## Your goal
Leave the pictures out and give every entry again exactly.
Task inputs START
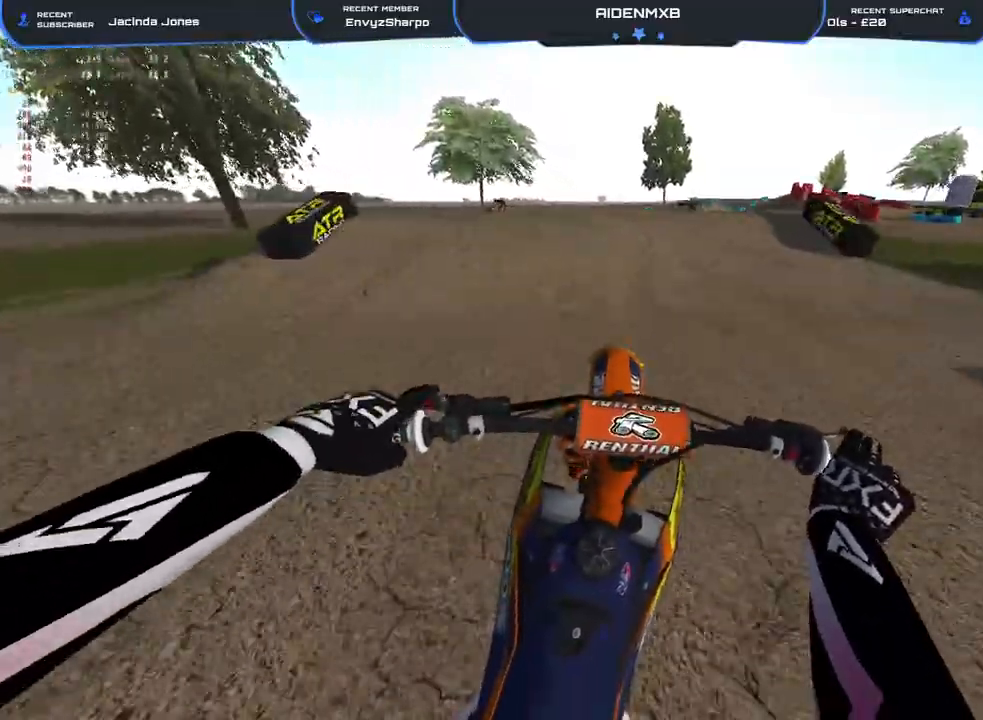
{"dt_ms": 500, "buttons": ["R1", "R2"], "left_stick": "right", "right_stick": "up-right", "events": [[83, "right_stick", "center"], [133, "left_stick", "center"], [283, "right_stick", "up"], [333, "R1", "down"], [383, "left_stick", "right"], [417, "right_stick", "up-right"]]}
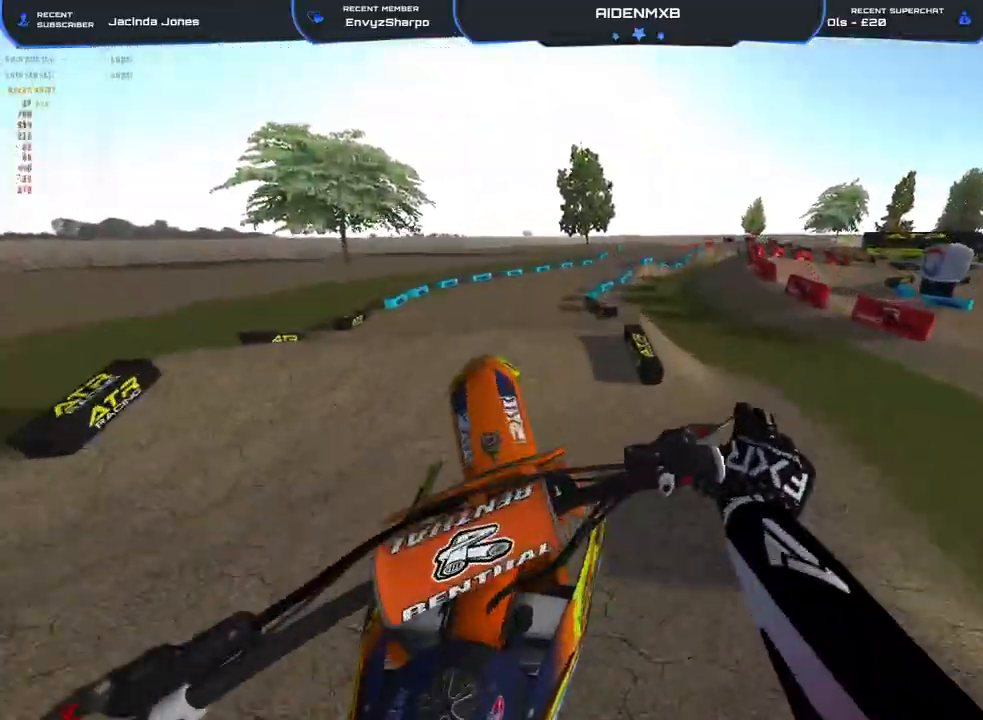
{"dt_ms": 500, "buttons": ["L1", "R1"], "left_stick": "right", "right_stick": "down-right", "events": [[100, "L1", "down"], [133, "R2", "up"], [167, "L3", "down"], [267, "CROSS", "down"], [317, "L3", "up"], [417, "CROSS", "up"], [450, "right_stick", "down-right"]]}
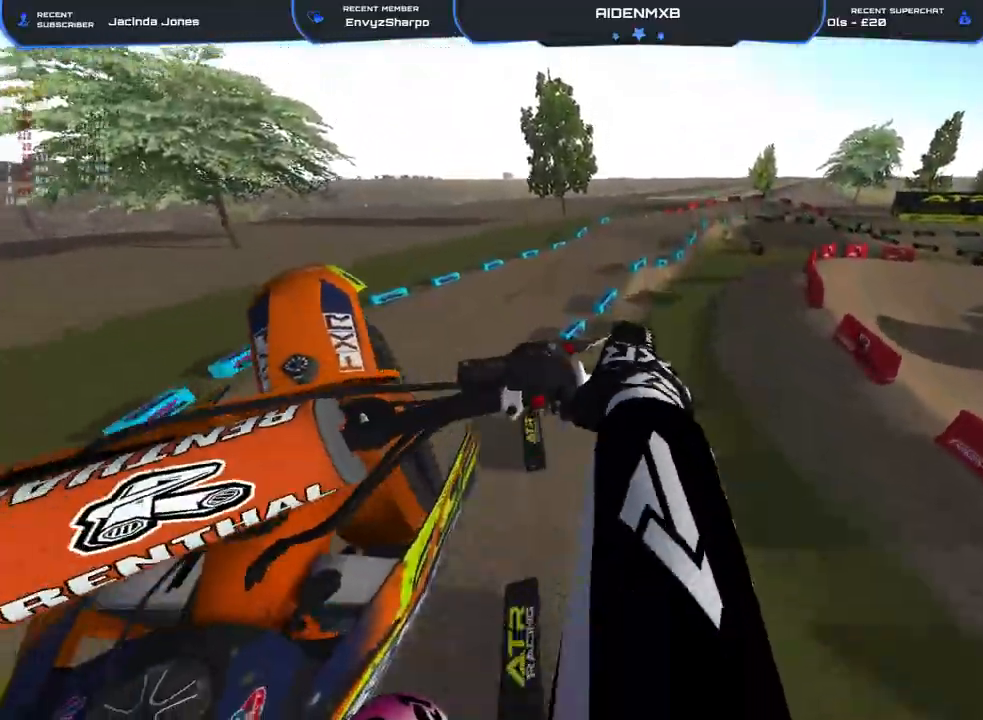
{"dt_ms": 500, "buttons": ["R2"], "left_stick": "center", "right_stick": "right", "events": [[233, "left_stick", "center"], [350, "R2", "down"], [450, "L1", "up"], [467, "R1", "up"], [483, "right_stick", "right"]]}
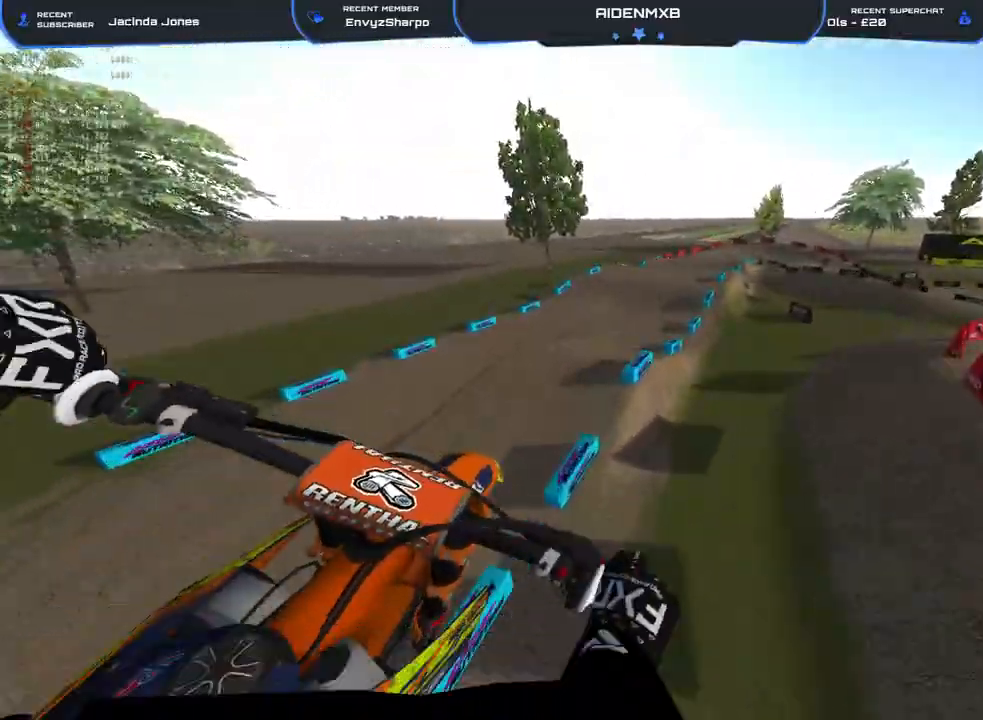
{"dt_ms": 500, "buttons": ["R2"], "left_stick": "center", "right_stick": "right", "events": [[100, "R2", "up"], [467, "R2", "down"]]}
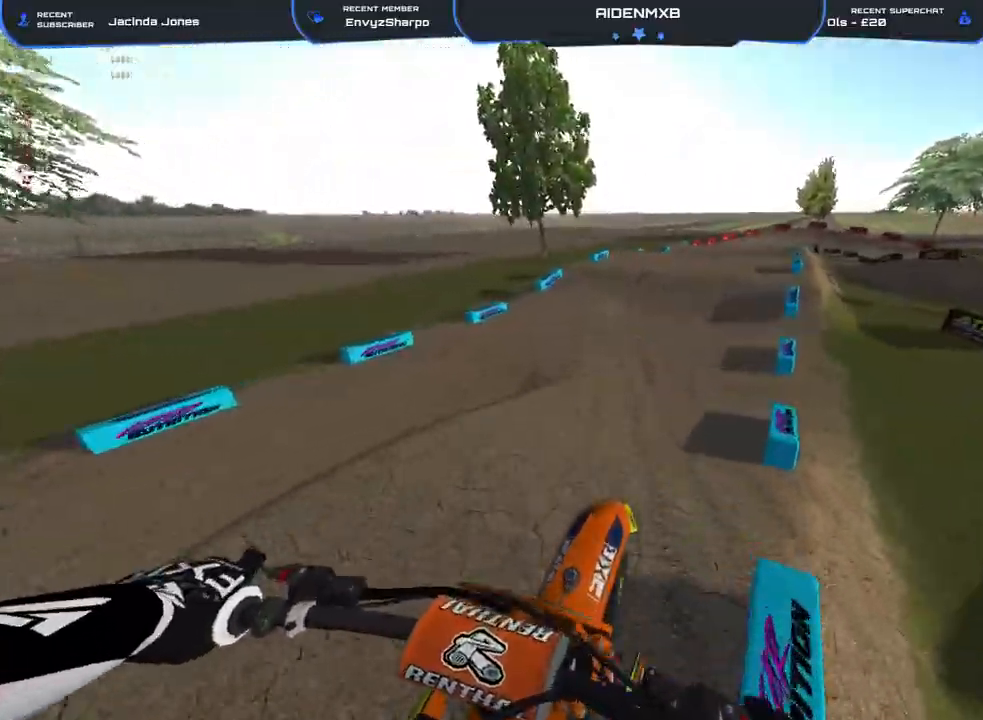
{"dt_ms": 500, "buttons": ["R2"], "left_stick": "center", "right_stick": "down-right", "events": [[67, "right_stick", "center"], [83, "R1", "down"], [183, "right_stick", "down-right"], [300, "R1", "up"]]}
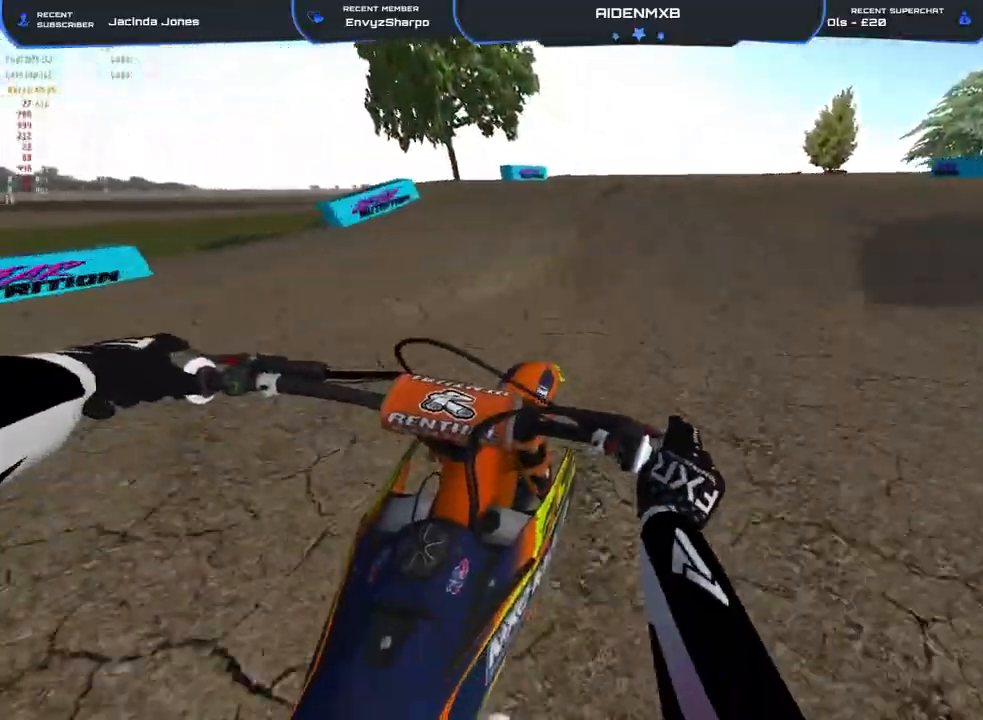
{"dt_ms": 500, "buttons": [], "left_stick": "left", "right_stick": "left", "events": [[17, "left_stick", "right"], [100, "R1", "down"], [300, "R2", "up"], [367, "right_stick", "down-left"], [400, "left_stick", "left"], [417, "R1", "up"], [433, "right_stick", "left"]]}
Task inputs END
## Written response
{"dt_ms": 500, "buttons": ["R1", "R2"], "left_stick": "right", "right_stick": "up-right", "events": [[83, "right_stick", "center"], [133, "left_stick", "center"], [283, "right_stick", "up"], [333, "R1", "down"], [383, "left_stick", "right"], [417, "right_stick", "up-right"]]}
{"dt_ms": 500, "buttons": ["L1", "R1"], "left_stick": "right", "right_stick": "down-right", "events": [[100, "L1", "down"], [133, "R2", "up"], [167, "L3", "down"], [267, "CROSS", "down"], [317, "L3", "up"], [417, "CROSS", "up"], [450, "right_stick", "down-right"]]}
{"dt_ms": 500, "buttons": ["R2"], "left_stick": "center", "right_stick": "right", "events": [[233, "left_stick", "center"], [350, "R2", "down"], [450, "L1", "up"], [467, "R1", "up"], [483, "right_stick", "right"]]}
{"dt_ms": 500, "buttons": ["R2"], "left_stick": "center", "right_stick": "right", "events": [[100, "R2", "up"], [467, "R2", "down"]]}
{"dt_ms": 500, "buttons": ["R2"], "left_stick": "center", "right_stick": "down-right", "events": [[67, "right_stick", "center"], [83, "R1", "down"], [183, "right_stick", "down-right"], [300, "R1", "up"]]}
{"dt_ms": 500, "buttons": [], "left_stick": "left", "right_stick": "left", "events": [[17, "left_stick", "right"], [100, "R1", "down"], [300, "R2", "up"], [367, "right_stick", "down-left"], [400, "left_stick", "left"], [417, "R1", "up"], [433, "right_stick", "left"]]}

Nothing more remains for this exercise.